JOB ITEM A:
In the dataset code below, list every keyword argument passed to the create_dataset_structure call.

Top of PASSAGE TO READ

Now let's preprocess the data and create a structured dataset.

In [None]:
# Create structured dataset
if len(image_files) > 0:
    print("Creating structured dataset...")
    
    # Use the create_dataset_structure function
    create_dataset_structure(
        input_dir=RAW_DATA_PATH,
        output_dir=PROCESSED_DATA_PATH,
        train_split=0.7,
        val_split=0.2,
        test_split=0.1
    )
    
    print("✅ Dataset structure created!")
    
    # Load and display the metadata
    metadata_file = Path(PROCESSED_DATA_PATH) / 'dataset_metadata.csv'
    if metadata_file.exists():
        df_metadata = pd.read_csv(metadata_file)
        print(f"\n📊 Dataset Statistics:")
        print(df_metadata.groupby(['split', 'class']).size().unstack(fill_value=0))
        
        # Visualize data distribution
        visualizer = DocumentForgeryVisualizer()

Bottom of PASSAGE TO READ
Top of INPUT DATA

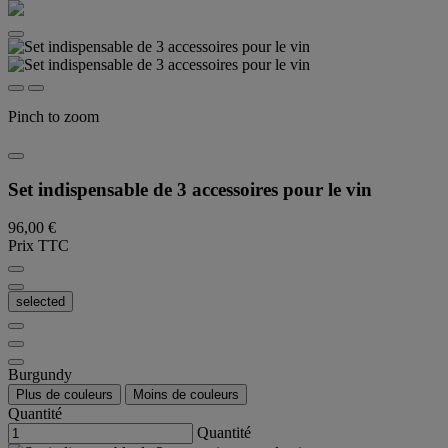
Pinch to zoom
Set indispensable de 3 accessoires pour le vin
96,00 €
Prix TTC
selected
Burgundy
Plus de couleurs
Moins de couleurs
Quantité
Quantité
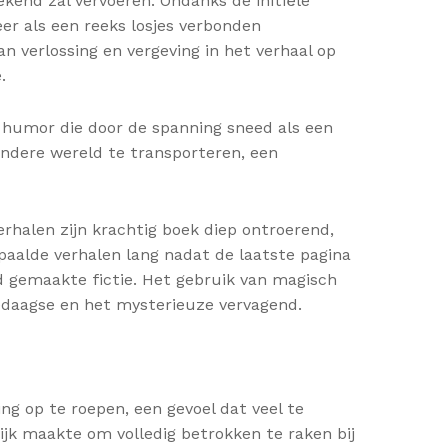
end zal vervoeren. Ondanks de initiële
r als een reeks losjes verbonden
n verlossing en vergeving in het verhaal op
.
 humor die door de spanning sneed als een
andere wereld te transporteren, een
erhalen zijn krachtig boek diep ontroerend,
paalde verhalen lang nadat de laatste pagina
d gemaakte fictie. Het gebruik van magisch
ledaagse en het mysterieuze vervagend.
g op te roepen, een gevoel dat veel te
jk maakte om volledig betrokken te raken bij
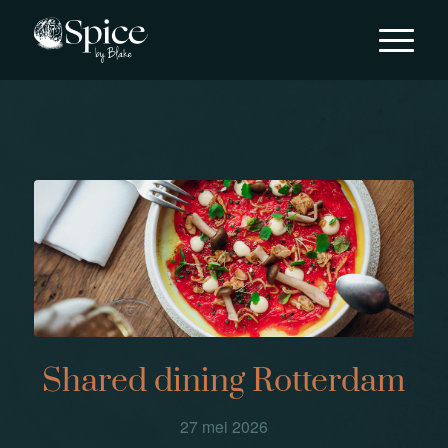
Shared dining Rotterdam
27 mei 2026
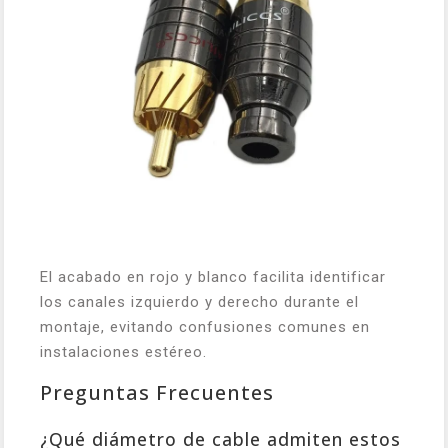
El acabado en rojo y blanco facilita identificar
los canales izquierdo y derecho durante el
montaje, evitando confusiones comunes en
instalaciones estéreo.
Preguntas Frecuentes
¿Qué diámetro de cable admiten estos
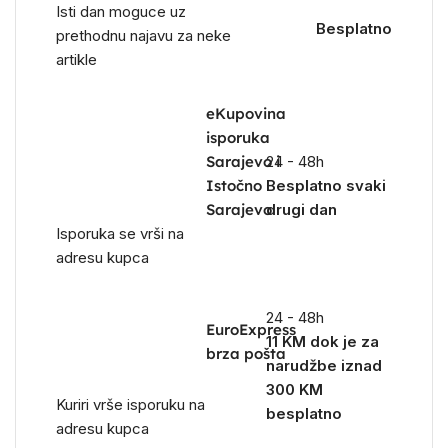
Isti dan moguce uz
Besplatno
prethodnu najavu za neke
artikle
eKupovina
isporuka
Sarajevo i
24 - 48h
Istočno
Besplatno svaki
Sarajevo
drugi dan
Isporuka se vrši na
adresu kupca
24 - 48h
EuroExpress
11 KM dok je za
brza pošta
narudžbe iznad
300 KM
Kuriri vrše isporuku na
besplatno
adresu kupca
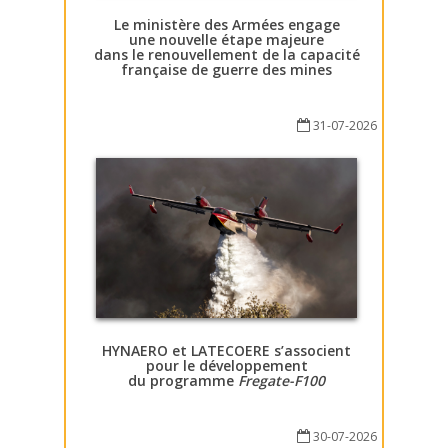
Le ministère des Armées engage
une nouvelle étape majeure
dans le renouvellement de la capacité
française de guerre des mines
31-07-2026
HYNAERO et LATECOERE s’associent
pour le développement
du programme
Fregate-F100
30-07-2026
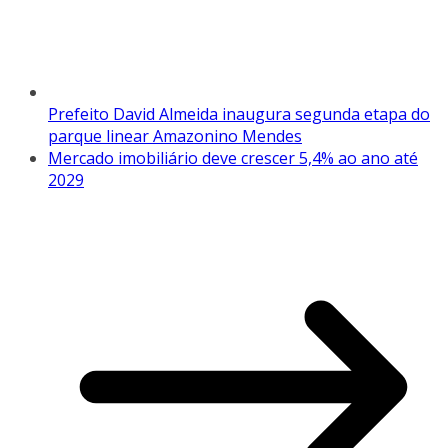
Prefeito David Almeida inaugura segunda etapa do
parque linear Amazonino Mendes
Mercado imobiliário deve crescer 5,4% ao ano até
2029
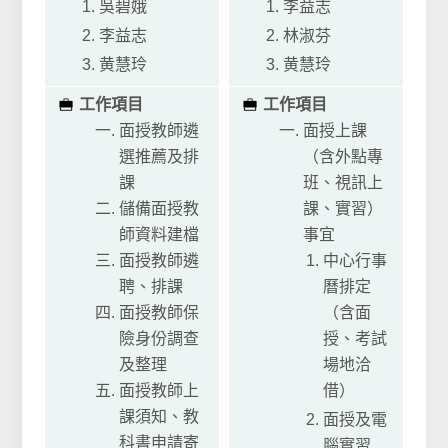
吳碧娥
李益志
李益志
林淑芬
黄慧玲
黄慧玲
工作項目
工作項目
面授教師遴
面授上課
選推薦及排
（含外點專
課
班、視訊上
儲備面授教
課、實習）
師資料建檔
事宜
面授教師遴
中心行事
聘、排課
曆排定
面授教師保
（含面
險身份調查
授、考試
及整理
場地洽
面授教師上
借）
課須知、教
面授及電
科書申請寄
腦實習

Bottom of INPUT DATA

JOB ITEM B:
Copy out the lines of the listing above, from the line holding "Le ministère des Armées engage" through the end of the listing, inclusive, leaving out the pictures.

EXPECTED ANSWER A:
input_dir
output_dir
train_split
val_split
test_split

EXPECTED ANSWER B:
Le ministère des Armées engage
une nouvelle étape majeure
dans le renouvellement de la capacité
française de guerre des mines
31-07-2026
HYNAERO et LATECOERE s’associent
pour le développement
du programme
Fregate-F100
30-07-2026
Prefeito David Almeida inaugura segunda etapa do
parque linear Amazonino Mendes
Mercado imobiliário deve crescer 5,4% ao ano até
2029
吳碧娥
李益志
李益志
林淑芬
黄慧玲
黄慧玲
工作項目
工作項目
面授教師遴
面授上課
選推薦及排
（含外點專
課
班、視訊上
儲備面授教
課、實習）
師資料建檔
事宜
面授教師遴
中心行事
聘、排課
曆排定
面授教師保
（含面
險身份調查
授、考試
及整理
場地洽
面授教師上
借）
課須知、教
面授及電
科書申請寄
腦實習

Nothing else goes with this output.